54mmCamerone - 1863
The legionnaires kept firing without stopping, alternating between one line and another, following their officers' orders. Nobody said a word, and everybody followed the orders mechanically, shhoting, cleaning the gunbarrels with the ramrod, setting the cock, inserting a new cartridge, lifting the barrel, aiming, shooting again, all with a methodical progression that made the standard-bearer, Maudet, think of an industrial machine.
About fifteen legionnaires had fallen, some of them were still alive. The Mexicans had greater loss. Meanwhile the legionnaires reached the ruined farm. It was an half standing hacienda. These kind of buildings called Camaron but the French pronunciated it Camerone, so the name of that legendary place was passed as such.
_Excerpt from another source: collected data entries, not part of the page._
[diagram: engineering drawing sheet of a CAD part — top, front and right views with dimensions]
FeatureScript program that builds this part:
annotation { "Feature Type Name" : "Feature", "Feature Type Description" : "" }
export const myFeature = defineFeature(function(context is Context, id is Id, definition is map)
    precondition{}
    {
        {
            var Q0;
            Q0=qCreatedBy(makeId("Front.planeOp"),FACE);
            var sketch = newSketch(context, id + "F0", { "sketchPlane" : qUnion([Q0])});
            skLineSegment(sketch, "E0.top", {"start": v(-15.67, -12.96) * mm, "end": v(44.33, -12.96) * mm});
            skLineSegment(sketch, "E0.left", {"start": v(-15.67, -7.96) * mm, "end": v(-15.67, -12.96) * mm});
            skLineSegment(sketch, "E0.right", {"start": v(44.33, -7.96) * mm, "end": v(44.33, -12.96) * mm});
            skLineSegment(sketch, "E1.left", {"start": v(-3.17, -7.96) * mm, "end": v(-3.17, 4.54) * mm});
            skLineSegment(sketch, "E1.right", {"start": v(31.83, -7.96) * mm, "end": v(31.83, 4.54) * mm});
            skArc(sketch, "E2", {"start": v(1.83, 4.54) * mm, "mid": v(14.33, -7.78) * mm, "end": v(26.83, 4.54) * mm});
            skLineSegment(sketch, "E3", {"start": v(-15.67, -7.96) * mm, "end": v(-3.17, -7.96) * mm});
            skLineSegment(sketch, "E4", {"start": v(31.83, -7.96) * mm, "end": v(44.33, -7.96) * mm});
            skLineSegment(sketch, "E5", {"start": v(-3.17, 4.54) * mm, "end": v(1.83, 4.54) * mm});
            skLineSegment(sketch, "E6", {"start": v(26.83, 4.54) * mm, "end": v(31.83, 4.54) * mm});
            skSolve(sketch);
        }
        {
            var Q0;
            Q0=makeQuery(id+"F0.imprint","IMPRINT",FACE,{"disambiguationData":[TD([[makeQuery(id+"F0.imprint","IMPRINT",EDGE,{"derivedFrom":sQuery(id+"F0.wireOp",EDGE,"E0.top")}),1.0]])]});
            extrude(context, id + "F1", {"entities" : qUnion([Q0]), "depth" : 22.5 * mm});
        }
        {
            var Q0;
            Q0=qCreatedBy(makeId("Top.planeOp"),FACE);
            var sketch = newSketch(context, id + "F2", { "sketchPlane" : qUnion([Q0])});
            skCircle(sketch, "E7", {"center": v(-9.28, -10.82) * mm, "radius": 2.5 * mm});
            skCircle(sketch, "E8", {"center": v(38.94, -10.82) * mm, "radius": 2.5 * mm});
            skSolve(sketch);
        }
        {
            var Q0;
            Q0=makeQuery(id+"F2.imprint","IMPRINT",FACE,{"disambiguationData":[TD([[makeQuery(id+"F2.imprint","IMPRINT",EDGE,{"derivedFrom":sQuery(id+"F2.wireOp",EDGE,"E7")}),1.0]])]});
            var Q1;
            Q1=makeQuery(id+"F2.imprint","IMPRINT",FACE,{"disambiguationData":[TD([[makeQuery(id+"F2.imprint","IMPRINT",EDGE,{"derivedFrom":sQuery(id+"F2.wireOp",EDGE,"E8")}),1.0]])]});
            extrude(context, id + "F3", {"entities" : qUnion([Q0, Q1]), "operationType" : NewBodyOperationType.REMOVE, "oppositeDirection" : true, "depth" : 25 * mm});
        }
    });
They entrenched there in order to slow down the Mexicans' attack, thus keeping the enemy busy and protecting the supply caravan. They had no food nor water, since their mules with vittles remained far away.
A Mexican officer came alone to ask them to surrender because they had no chance if they would fight with 800 Mexican cavalrymen. Corporal Luis Favas, a Spaniard, translated into French the Mexican's request. Captain Danjou answered ''Nous avons des cartouches et ne nous rendrons pas!". Lifting his fist Danjou swore, that he would fight to the death. All of the legionnaires swore in front of their commander that they would never surrender.
The 800 Mexicans took positions and prepared for the battle. Their attack was effective this time. The legionnaires caused great loss on Mexicans' lines with their well aimed shots, but they began to loose their fire power.
Everybody hoped reinforcements would arrive, but the only reinforcements arrived for Mexicans, 1200 foot soldiers.